Reaction to Rightmove house price index as house prices jump by almost £8k

With the price of property coming to market having risen by 2.3% this month (+£7,785) to a record of £348,804 the market has been quick to react.

The full story can be read here.

Reaction

Tomer Aboody, director of property lender MT Finance:

“The rush to buy a home seen over the past 18 months is by no means over, with buyers still looking to take advantage of the low interest rate environment before affordability becomes an issue.

“With space at a premium, and working environments having changed with more people working from home a few days a week, savings made on commuting can be put towards the mortgage.

“Lack of supply of quality and sustainable homes in the most desired locations continues to fuel the frenzy, resulting many sellers having the luxury of multiple offers on their homes, pushing prices ever higher.”

Jeremy Leaf, north London estate agent and a former RICS chairman:

“The market is continuing where it left off at the end of last year. Although Rightmove‘s figures are based on asking, rather than selling, prices, there still seems to be scope for further increases.

“Demand hasn’t been blown off course so far by the weather, rising interest rates or inflation as we have recorded a significant proportion of buyers who missed out in some of last year’s competitive bidding returning for another try.

“Listings are increasing but not fast enough to satisfy appetite for houses in particular which is inevitably reducing the number of transactions.

“Looking forward, stretched affordability will mean prices cannot keep rising at the same pace but certainly there’s no sign of any significant softening yet.”

Andrew Teacher, independent property expert and founder at Blackstock Consulting: 

“The housing market now seems to be decompressing, with interest from buyers expanding and sprawling like a giant slinky spring. However, it’s important to put these statistics into context as they are for the first real month since the Covid cloud started to lift.

“The other key point is that the result of caution driven by Covid sas been a lack of supply, with people hedging their bets and holding off from buying or selling their home.

“This in itself has been a key driver of pricing as those areas of the market with significant interest, like London and many others, will likely have been more competitive than in a traditional market.” 

James Forrester, managing director of Birmingham estate agent Barrows and Forrester:

“There’s certainly been no let up in the sheer volume of buyers swamping the market and we continue to see high numbers fighting it out for a very limited level of stock, the result of which is an inevitable boost to property values.

However, we’re also seeing sellers preempt this high demand and enter the market at a far higher price point to take advantage of this buyer desperation and this has pushed asking prices up at their highest monthly rate in over two decades.”

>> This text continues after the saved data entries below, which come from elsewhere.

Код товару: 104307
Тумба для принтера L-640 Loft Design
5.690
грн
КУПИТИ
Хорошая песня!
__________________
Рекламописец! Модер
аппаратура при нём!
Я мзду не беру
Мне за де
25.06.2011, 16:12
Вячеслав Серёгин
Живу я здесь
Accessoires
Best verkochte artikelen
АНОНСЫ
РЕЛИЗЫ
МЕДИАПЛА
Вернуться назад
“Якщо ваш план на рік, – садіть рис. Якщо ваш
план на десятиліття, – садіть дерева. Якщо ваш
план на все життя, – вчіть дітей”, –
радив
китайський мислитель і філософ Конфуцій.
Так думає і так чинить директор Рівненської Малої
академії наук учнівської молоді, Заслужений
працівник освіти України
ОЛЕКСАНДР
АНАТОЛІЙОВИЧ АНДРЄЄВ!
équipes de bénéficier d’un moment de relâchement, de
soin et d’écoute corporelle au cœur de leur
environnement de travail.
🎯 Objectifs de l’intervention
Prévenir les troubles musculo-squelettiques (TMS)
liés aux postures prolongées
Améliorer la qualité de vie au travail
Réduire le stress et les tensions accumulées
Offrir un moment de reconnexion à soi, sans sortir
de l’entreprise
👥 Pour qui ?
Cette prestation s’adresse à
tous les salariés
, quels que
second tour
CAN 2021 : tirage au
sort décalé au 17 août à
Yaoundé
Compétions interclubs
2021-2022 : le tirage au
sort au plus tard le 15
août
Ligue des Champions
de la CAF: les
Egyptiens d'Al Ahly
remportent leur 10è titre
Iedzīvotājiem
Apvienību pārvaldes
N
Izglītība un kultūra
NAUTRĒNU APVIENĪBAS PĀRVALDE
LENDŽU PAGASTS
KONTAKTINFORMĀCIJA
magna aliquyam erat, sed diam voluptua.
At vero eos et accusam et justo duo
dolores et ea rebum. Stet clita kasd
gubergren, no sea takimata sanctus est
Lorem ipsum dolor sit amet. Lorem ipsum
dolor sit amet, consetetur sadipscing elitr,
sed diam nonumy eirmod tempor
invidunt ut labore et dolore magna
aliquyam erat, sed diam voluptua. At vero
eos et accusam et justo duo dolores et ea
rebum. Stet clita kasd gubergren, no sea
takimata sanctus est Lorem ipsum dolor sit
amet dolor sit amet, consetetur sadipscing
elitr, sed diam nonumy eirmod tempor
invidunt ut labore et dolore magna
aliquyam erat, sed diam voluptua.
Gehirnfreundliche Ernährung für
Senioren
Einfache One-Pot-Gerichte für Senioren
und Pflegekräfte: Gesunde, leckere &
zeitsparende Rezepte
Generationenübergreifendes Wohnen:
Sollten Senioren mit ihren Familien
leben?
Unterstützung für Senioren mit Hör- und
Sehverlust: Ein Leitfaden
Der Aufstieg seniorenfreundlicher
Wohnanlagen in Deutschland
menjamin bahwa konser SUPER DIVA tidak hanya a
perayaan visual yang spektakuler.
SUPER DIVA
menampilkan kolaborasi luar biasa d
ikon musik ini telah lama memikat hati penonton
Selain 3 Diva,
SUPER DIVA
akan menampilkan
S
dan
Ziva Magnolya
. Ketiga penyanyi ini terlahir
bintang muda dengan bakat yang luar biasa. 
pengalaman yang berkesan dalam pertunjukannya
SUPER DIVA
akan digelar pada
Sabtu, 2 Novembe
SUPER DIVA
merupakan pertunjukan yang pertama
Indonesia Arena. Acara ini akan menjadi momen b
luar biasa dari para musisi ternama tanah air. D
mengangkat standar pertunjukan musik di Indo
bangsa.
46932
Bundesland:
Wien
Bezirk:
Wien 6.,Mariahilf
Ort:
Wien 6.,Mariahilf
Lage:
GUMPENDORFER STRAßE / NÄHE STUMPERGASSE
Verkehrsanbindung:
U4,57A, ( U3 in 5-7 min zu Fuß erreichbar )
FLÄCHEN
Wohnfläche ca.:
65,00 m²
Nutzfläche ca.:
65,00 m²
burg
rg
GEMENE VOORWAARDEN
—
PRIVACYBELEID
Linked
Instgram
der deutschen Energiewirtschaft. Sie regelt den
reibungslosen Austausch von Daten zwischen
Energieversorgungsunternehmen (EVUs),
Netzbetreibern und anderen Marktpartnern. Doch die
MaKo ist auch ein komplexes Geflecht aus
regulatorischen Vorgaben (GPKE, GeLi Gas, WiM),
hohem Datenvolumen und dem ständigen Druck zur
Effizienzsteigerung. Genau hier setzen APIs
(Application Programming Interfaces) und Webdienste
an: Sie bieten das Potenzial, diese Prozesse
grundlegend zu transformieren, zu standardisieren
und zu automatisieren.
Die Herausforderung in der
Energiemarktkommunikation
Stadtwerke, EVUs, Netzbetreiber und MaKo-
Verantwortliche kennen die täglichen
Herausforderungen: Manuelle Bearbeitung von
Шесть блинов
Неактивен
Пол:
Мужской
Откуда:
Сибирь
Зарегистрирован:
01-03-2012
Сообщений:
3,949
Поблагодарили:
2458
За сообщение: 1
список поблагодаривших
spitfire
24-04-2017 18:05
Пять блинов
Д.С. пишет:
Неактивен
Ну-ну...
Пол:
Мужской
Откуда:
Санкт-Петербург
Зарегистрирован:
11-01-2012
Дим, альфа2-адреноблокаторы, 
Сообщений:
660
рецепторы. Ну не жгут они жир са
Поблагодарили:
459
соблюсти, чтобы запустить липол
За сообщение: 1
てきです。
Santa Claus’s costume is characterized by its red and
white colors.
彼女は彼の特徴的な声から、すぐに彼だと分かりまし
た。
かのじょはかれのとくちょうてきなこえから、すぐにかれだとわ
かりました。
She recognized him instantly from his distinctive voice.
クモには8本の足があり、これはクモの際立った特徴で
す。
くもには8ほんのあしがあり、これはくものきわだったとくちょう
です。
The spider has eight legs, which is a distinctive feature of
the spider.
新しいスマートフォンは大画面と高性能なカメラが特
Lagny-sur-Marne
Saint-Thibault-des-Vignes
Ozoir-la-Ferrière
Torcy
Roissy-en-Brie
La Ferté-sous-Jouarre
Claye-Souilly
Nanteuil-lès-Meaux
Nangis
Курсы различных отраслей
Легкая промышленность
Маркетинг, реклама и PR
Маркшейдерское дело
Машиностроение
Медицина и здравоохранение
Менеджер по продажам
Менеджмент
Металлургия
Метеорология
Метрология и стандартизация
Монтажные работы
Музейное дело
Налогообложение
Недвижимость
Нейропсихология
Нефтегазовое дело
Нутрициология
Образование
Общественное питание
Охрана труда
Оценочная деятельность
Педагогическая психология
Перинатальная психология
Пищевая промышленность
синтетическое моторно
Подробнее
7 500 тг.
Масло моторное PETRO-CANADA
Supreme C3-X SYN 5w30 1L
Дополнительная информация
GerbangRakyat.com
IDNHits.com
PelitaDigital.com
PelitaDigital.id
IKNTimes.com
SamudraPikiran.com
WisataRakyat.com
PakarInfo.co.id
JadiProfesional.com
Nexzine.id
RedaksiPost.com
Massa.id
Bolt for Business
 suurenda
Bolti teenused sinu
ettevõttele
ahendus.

Marc von Grundherr, director of London estate agent Benham and Reeves:

“There have been numerous signs that the London market is starting to turn in recent months and it is very likely we’ve now seen the back of the capital’s pandemic house price slump. 

The start of 2022 has been exceptionally busy and buyer enquiries have shot through the roof, as

London home buyers try to get in quick and secure a purchase before house prices start to accelerate. 

It’s only a matter of time before this initial buyer demand and the sharp increase in asking prices starts to filter through to completed sales, at which point we expect home sellers across the London market will further up their asking prices as a result of this growing market confidence.”

Geoff Garrett, director of Henry Dannell:

“It remains very much a sellers market and the continued increase in asking price expectations demonstrates this, as buyers are further stretched in order to secure a home.

However, with high chances of at least two further interest rate increases over the course of this year, those purchasing with the help of a tracker or variable rate mortgage will notice their monthly costs climb significantly.

While it’s a competitive market, it’s strongly advisable to avoid over stretching yourself financially to secure a purchase, as this could well lead to financial instability further down the line.”